→ REQUEST: Format the items below as a JSON list of strings with one string per line, skipping blank lines and leaving out the pictures.

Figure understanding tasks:

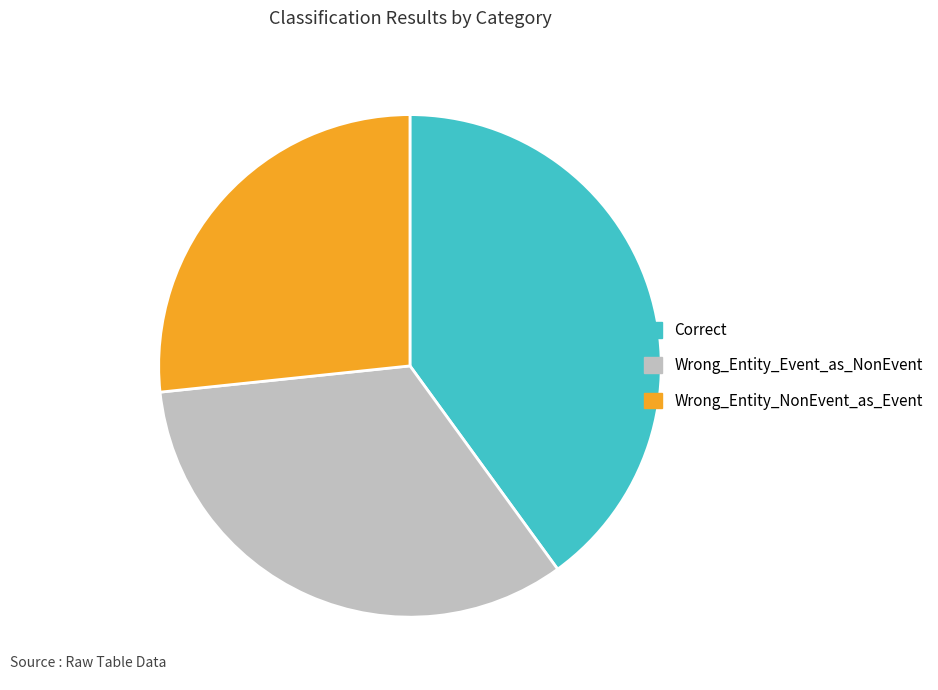

Which category has the biggest portion of the pie?

Correct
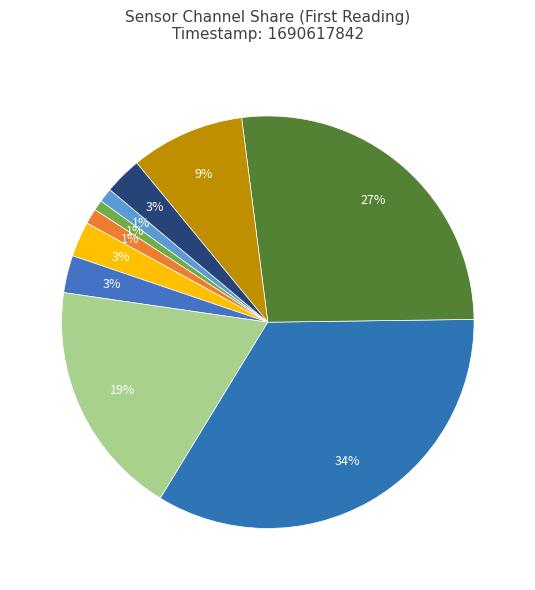

True or false: AS00 accounts for 1% of the total.

True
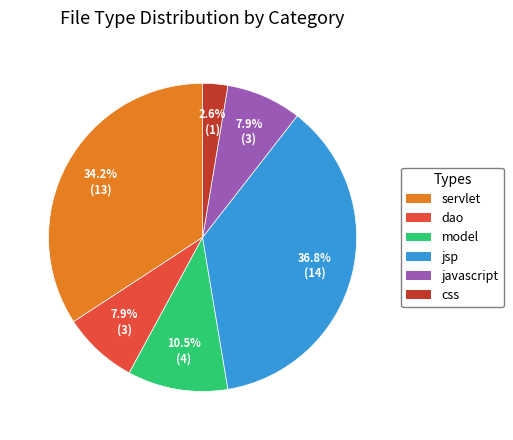

Which slice is the smallest?

css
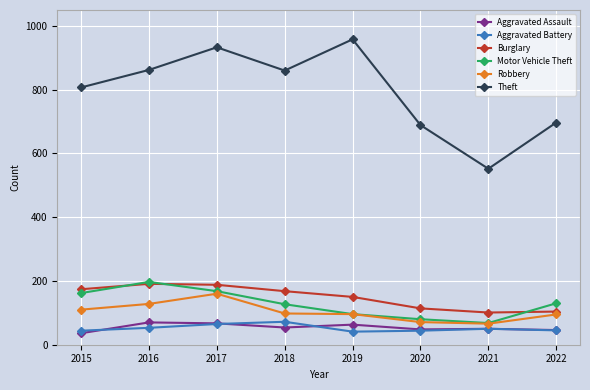

At how many categories does at least one series exceed 716?

5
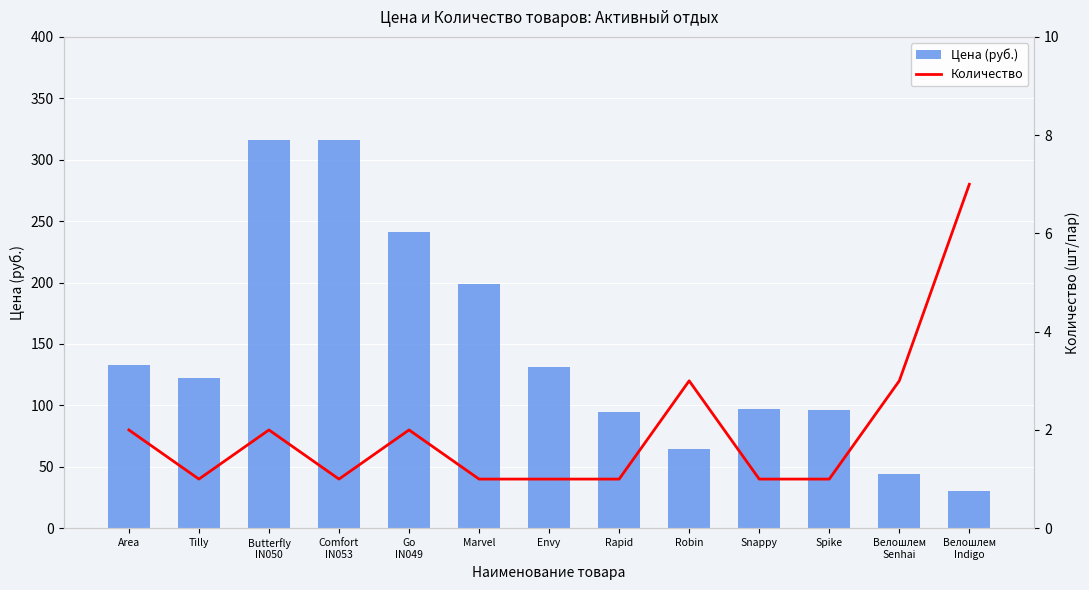

How many Количество values are between 1 and 2?

10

→ OUTPUT OF THE EXERCISE:
[
  "Which category has the biggest portion of the pie?",
  "Correct",
  "True or false: AS00 accounts for 1% of the total.",
  "True",
  "Which slice is the smallest?",
  "css",
  "At how many categories does at least one series exceed 716?",
  "5",
  "How many Количество values are between 1 and 2?",
  "10"
]